Work instructions:
What lines of the data below include the word "local"? Report them by copying each.

_ _ _ _ _ _ _

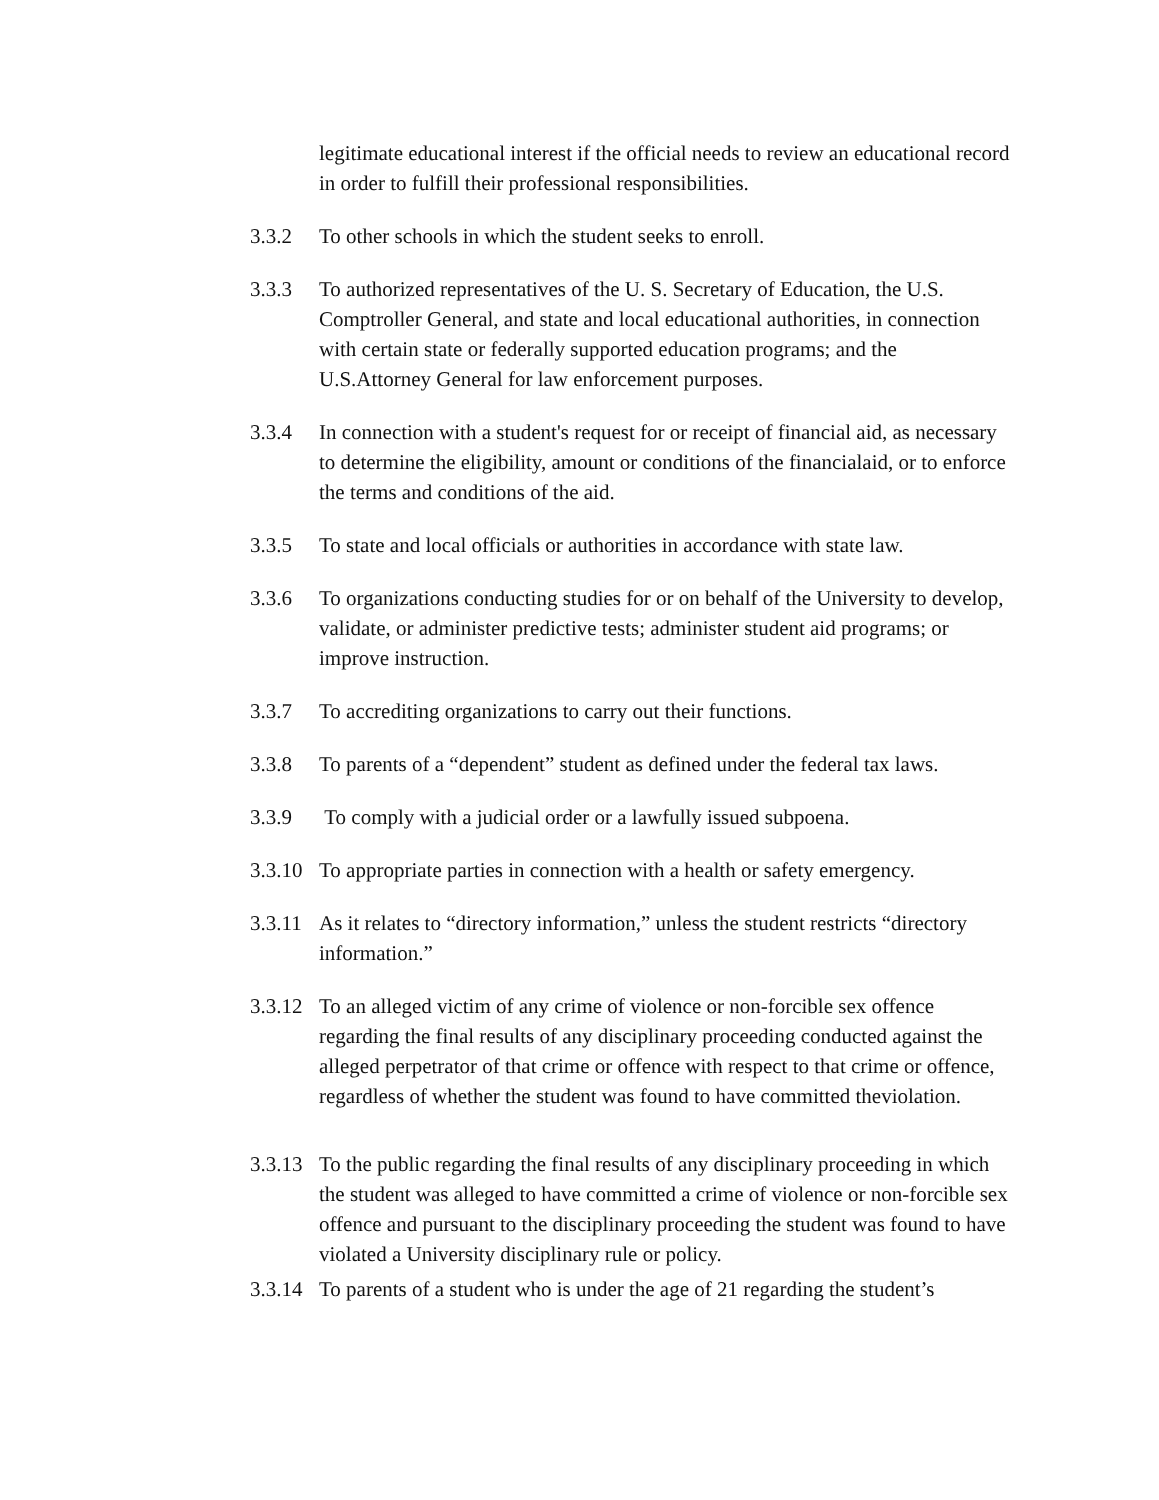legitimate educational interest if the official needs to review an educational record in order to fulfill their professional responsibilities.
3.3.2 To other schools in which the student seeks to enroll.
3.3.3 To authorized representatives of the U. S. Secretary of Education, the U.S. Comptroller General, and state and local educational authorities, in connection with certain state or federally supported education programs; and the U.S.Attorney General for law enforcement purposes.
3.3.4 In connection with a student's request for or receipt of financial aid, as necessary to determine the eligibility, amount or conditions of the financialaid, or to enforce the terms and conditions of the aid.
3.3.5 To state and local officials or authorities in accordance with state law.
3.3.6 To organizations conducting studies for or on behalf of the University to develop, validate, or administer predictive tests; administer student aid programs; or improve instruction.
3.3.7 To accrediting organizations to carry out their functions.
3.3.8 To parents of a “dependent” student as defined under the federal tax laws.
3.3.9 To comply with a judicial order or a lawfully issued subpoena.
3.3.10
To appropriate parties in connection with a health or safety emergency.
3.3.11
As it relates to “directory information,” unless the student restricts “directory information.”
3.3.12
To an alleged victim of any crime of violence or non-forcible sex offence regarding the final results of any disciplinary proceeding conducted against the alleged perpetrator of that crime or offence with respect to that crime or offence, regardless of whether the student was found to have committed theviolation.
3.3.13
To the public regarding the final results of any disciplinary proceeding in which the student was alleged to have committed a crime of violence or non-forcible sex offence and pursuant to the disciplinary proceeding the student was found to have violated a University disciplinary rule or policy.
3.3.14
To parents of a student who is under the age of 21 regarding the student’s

_ _ _ _ _ _ _

Response to the exercise:
3.3.3 To authorized representatives of the U. S. Secretary of Education, the U.S. Comptroller General, and state and local educational authorities, in connection with certain state or federally supported education programs; and the U.S.Attorney General for law enforcement purposes.
3.3.5 To state and local officials or authorities in accordance with state law.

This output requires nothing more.